De las imágenes podemos saltar a las historias verdaderas, referentes poderosos, que nunca sabremos si glosar o recrear. Hace unos años, en el sur de Venezuela, una maestra se monta con siete niños en una curiara, pequeña embarcación fluvial, para remontar el río Aponwao, afluente remoto del Orinoco. Bastó que el motor de borda dejara de ronronear para que la embarcación se precipitara por el prodigioso salto del río y convirtiera a sus tripulantes en nebulosas. La historia, me parece, no está en la estampa trágica de los niños inocentes, de por sí poderosa, sino más bien en el hecho de que ninguno de ellos sabía nadar. Y cuando los otros pasajeros –cuatro turistas y un cura, para más señas– se percatan de la abominación, quedan paralizados ante la indecisión: ¿salvar a los muchachos o salvar la vida propia? Los turistas optaron por saltar en medio de la rápida corriente y ganar la orilla, pero el cura decidió quedarse con los niños y apretar su crucifijo como la última certeza terrestre. Otra historia más personal, contada por un buen amigo, da cuenta de un gavilán que en vuelo bajo se incrusta por accidente en la ventanilla de un carro. Mi amigo no recuerda tanto las maniobras empleadas para espantar al ave rapaz como la larga cicatriz que le dejó en el brazo, línea de sangre que aún le palpita y que, según su firme creencia, lo conecta con los cielos. Un relato que aborde esa estampa, obviamente, tiene que partir de esa cicatriz.
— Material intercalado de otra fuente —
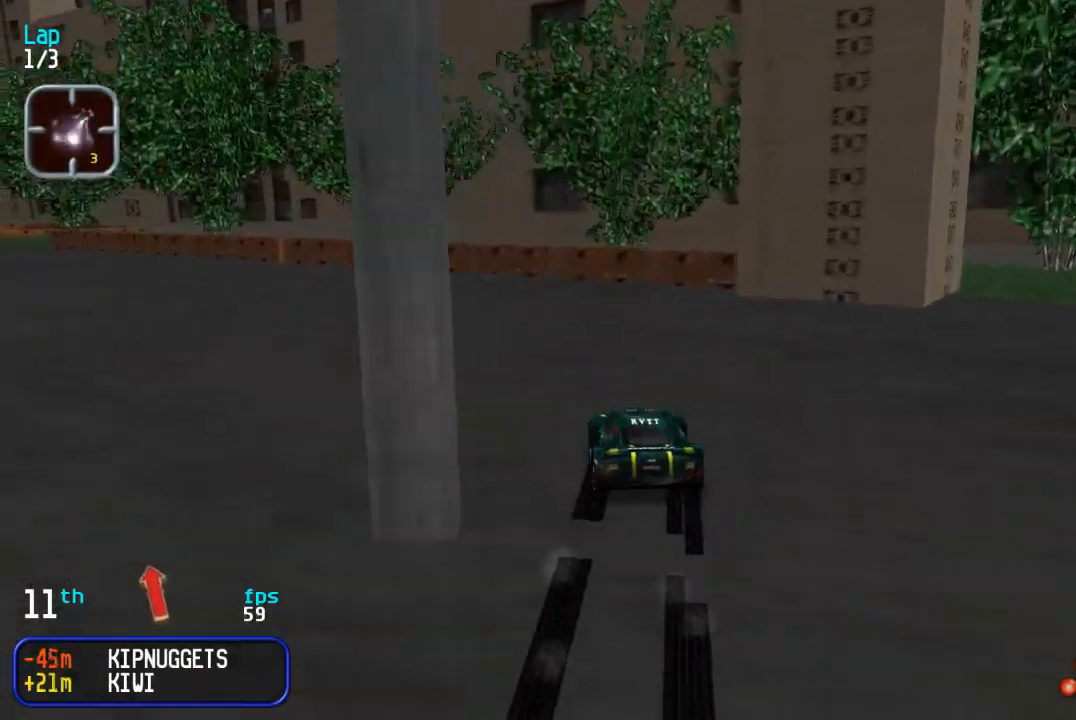
{"buttons": ["DPAD_UP"], "events": [[300, "DPAD_LEFT", "up"]]}
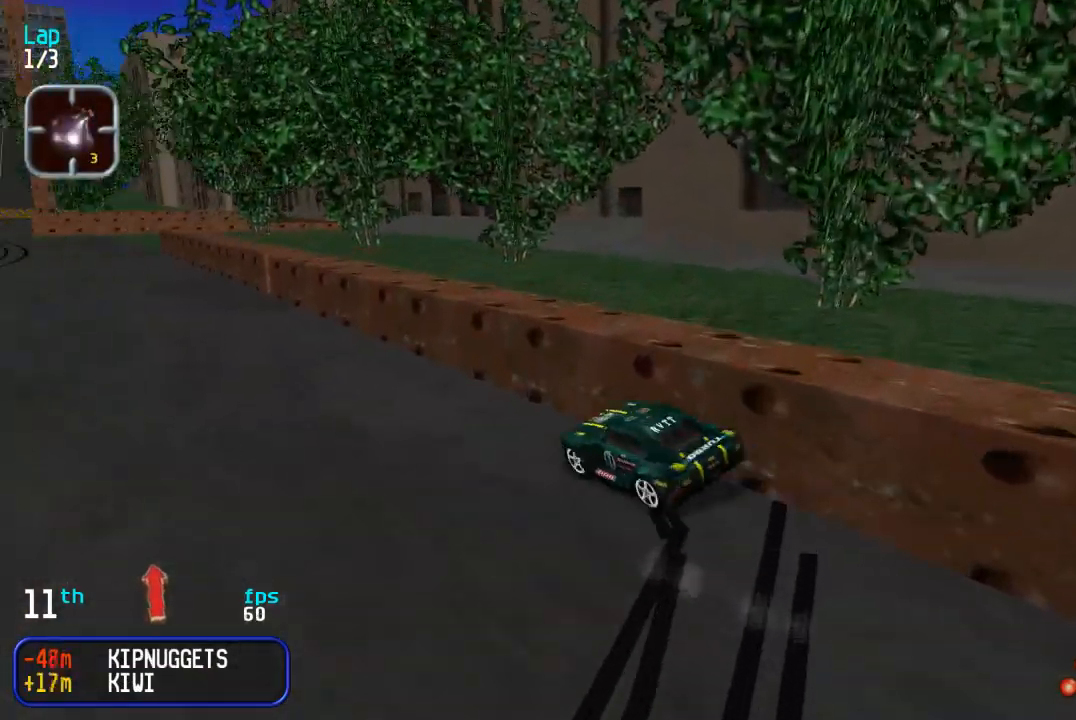
{"buttons": ["DPAD_UP", "DPAD_RIGHT"], "events": [[83, "DPAD_RIGHT", "down"], [283, "DPAD_RIGHT", "up"], [450, "DPAD_RIGHT", "down"]]}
Pero dejemos las historias reales para recuperar los sonidos o para escuchar el flujo silencioso de la mente. El gran poeta chileno Gonzalo Rojas recordaba que la noche castellana era más noche que la nuit francesa porque la primera se pronunciaba con el paladar y la segunda en la punta de la boca. Oscuro, decía, os-cu-ro, es en verdad una palabra oscura porque es inicialmente gutural. De allí, el título de su conocido libro de poemas. Titular un relato, por ejemplo, un arte que para el gran Cortázar era de los más exigentes, puede ser determinante para el desarrollo de un relato. “No se culpe a nadie”, por ejemplo, ya señala a una víctima; y “Continuidad de los parques” remite forzosamente a un paso entre una dimensión y otra. Un relato de mi libro Lunar llamado “Extensión de la carne” habla de mi abuelo: la frase de cierre revela que la sangre del roast-beef, su manjar preferido, es la misma sangre que le sube por la tráquea para ahogarlo en su último día de vida. Un verso final de un poema de García Lorca –“los muertos gimen esperando turno”– se me antoja de una significación extrema pero también de una sonoridad irrebatible. Otro libro mío llamado Calendario, escrito originalmente en 1981, partió de una estrofa de Calderón de la Barca que el gran dramaturgo pone en boca de Segismundo. En la España del Siglo de Oro era muy común ver a gente enferma de hidropesía, un mal que se caracterizaba por la acumulación de agua en los ojos. Calderón aprovecha la circunstancia para elevar un tema de salud pública a una dimensión metafísica:

Ojos hidrópicos creo
que mis ojos deben ser
pues cuando es muerte el beber,
beben más, y desta suerte,
viendo que el ver me da muerte,
estoy muriendo por ver

Se me dirá que es una estrofa de sentido profundo, abarcante, pero también deberá admitirse que esta piedra preciosa es sonoridad pura, al rojo vivo.

Recupero mis líneas iniciales para recordar que en el origen de un cuento puede estar una palabra, una imagen, una sonoridad, una vivencia. Todas éstas, repito, aseguran el origen, pero no el cuento. El largo trecho entre una intuición y su desenlace es precisamente el campo de los narradores, de los cuentistas. De ellos depende que la chispa inicial forme un incendio preciso. O mejor, sólo ellos ven en la chispa de los orígenes la hoguera que luego nos consume como lectores devotos que somos.

Antonio López Ortega ... ... ...

Comentarios (2)

Víctor Rodríguez
22 de Noviembre, 2012

Todo aquello que nos haga cambiar el ritmo pausado de la respiración, es un motivo válido para iniciar un cuento. El desarrollo del mismo dependerá, desde luego, de la capacidad del autor para navegar en ese universo imaginativo, haciéndole ver a quien lo lea, que también puede andar el trazado que dejó al contarlo. El retorno del ritmo sosegado de la función respiratoria, indica el final del viaje creativo.

dariela
12 de Diciembre, 2012

Todo puede ser un comienzo… lo difícil es dejar que nuestra imaginación siga su camino, pero he ahí el trabajo de la mano en el teclado.